5.5/10

Retour à Cold Mountain

Retour à Cold Mountain s'inscrit dans la lignée des grandes fresques dramatiques, promises aux Oscars et créées pour faire pleurer chaudement dans les chaumières. Le réalisateur, Anthony Minghella, spécialiste du genre (on lui doit entre autres le patient anglais) se remet à la tache avec cette fois-ci pour thème celui du soldat parti au front faisant tout pour rejoindre sa belle qui l'attend. Anthony Minghella maîtrise son sujet mais on voit qu'il a justement trop l'habitude de ce genre et Retour à Cold Mountain se révèle beaucoup trop formaté.
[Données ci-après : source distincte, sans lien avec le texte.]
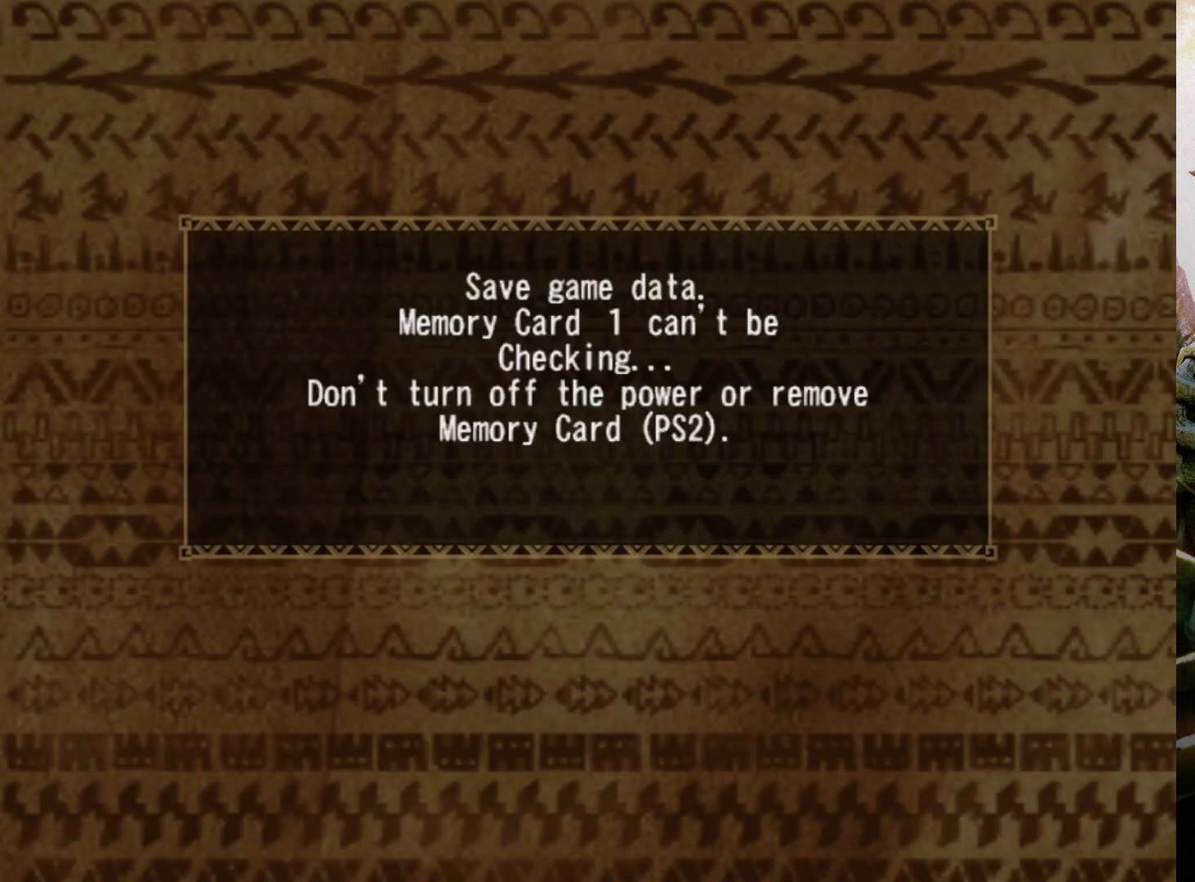
{"buttons": [], "left_stick": "center", "right_stick": "center", "events": []}
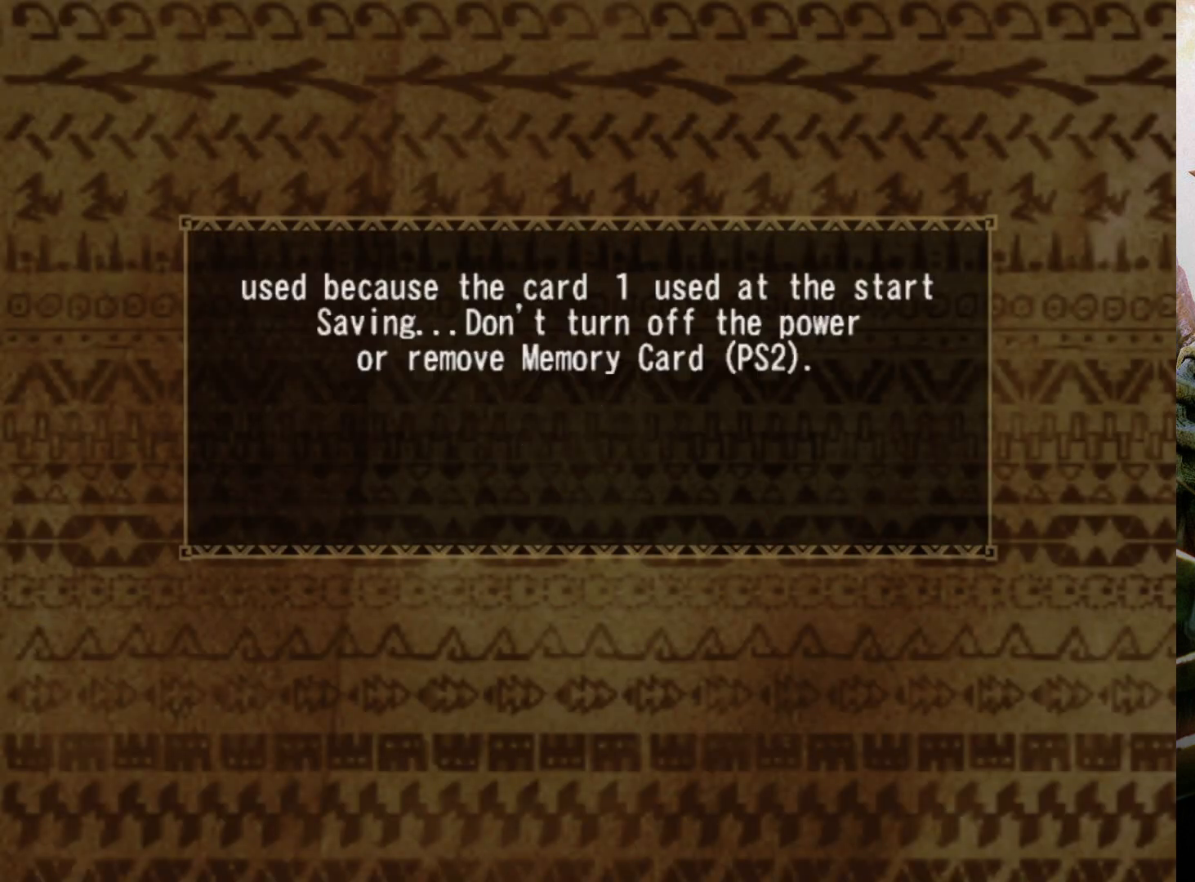
{"buttons": [], "left_stick": "center", "right_stick": "center", "events": []}
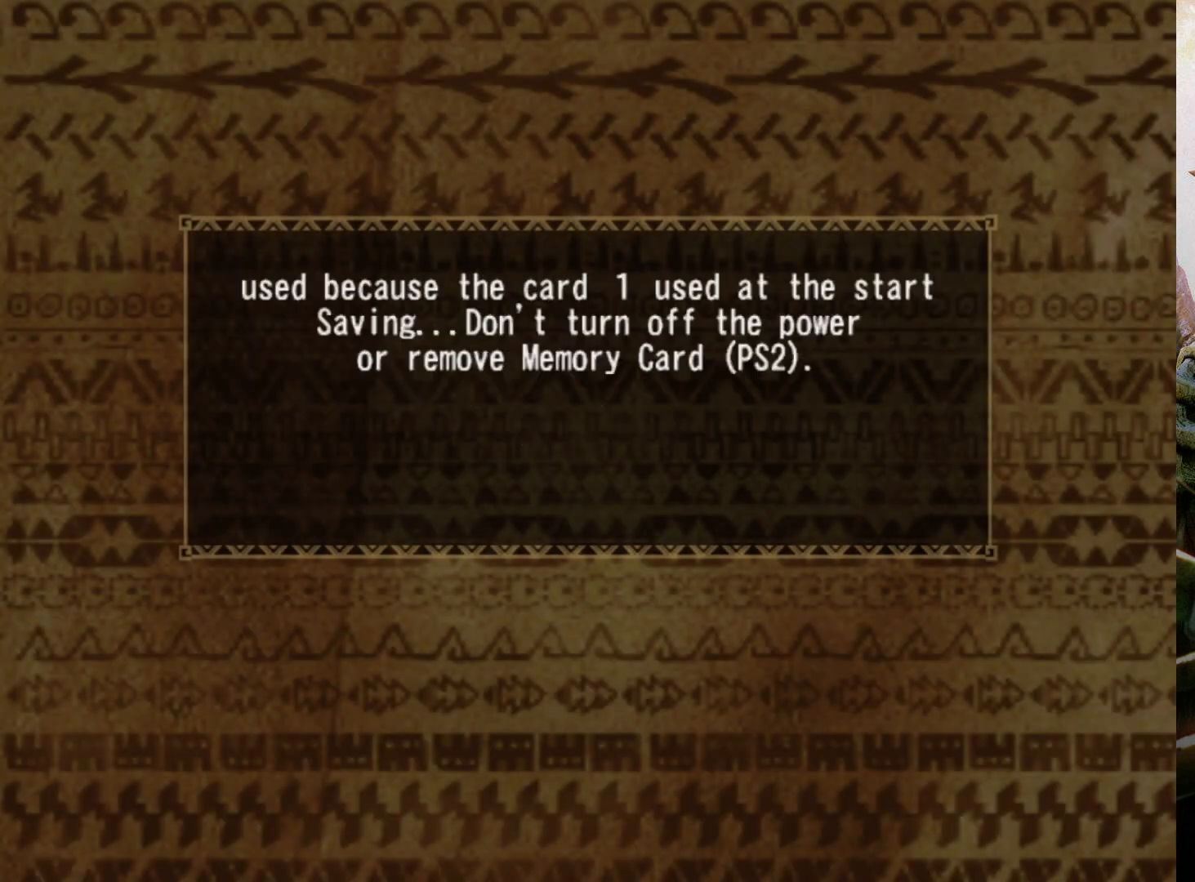
{"buttons": [], "left_stick": "center", "right_stick": "center", "events": []}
Peu avant le début de la guerre de Sécession, Ada Monroe (Nicole Kidman) arrive à Cold Mountain en Caroline du Nord pour retrouver son pasteur de père. Elle y rencontre Inman (Jude Law), un ouvrier farouche et ténébreux, dont elle tombe immédiatement amoureuse (évidemment c'est réciproque). Etant un peu trop bête et maladroit pour s'avouer leur amour, les deux tofurtereaux vont finalement être arrachés l'un à l'autre à cause de la guerre. La belle dit alors au soldat «je t'attendrai», celui-ci répondant «je reviendrai» (même si en fait il ne dit rien du tout parce qu'il n'est pas très doué pour parler avec elle). Voilà, l'histoire est lancée. La guerre ne durera pas un mois comme prévu et Inman va déserter pour retrouver sa promise.

Un film de ce genre tient sa réussite sur la fiabilité du couple et sur le jeu des deux acteurs principaux. Leur relation, peu crédible au début s'améliore au fur et à mesure. Jude Law est excellent mais l'interprétation de Nicole Kidman est variable, alternant le mauvais et le très bon. Certains dialogues entre eux deux étaient d'une niaiserie et d'une bêtise rarement atteintes, ce qui m'a personnellement fait beaucoup rigoler alors que ce n'était certainement pas le but. Le rôle de René Zellweger en paysanne bourrue qui lui a valu un Oscar était amusant une minute mais c'est tout. Un Oscar pour un accent pas possible et des cheveux mal coiffés, c'est bizarre. On notera aussi que le film fourmille de seconds rôles comme Giovanni Ribisi, Natfalie Portman ou encore Jack White (chanteur des White Stripes) qui apportent effectivement un petit plus à l'ensemble.

Retour à Cold Mountain est parfaitement maîtrisé mais il l'est justement un peu trop. C'est une oeuvre hyper classique qui souffre de son côté formaté. On connaît toute l'histoire avant même qu'elle ne commence et les effets de surprise ne marchent pas. Le film recherche trop le mélo, le genre sponsorisé par kleenex qui doit faire pleurer. On peut également reprocher la longueur de l'oeuvre, comme si un grand film devait durer 02H30. Le rythme, bon au début, s'enlise au bout d'un moment. Le réalisateur aurait pu couper 30 minutes, surtout les parties avec Nicole Kidman assez répétitives. En fait, le film est composée de deux parties: ce qui se passe en arrière avec les femmes travaillant à la ferme et attendant leur mari et le parcours semé d'embûches d'un déserteur. Retour à Cold Mountain se voulant réaliste, quelques passages sont assez crus pour bien renforcer les horreurs de la guerre (au front et pour les civils).

Malgré des dialogues malheureux, un classicisme trop formel et un côté dramaturgique surdéveloppé, Retour à Cold Mountain réussit à passer convenablement dans son ensemble. Le réalisateur montre qu'il connaît son sujet mais son oeuvre préfabriqué et sans surprises ne convainc qu'à moitié.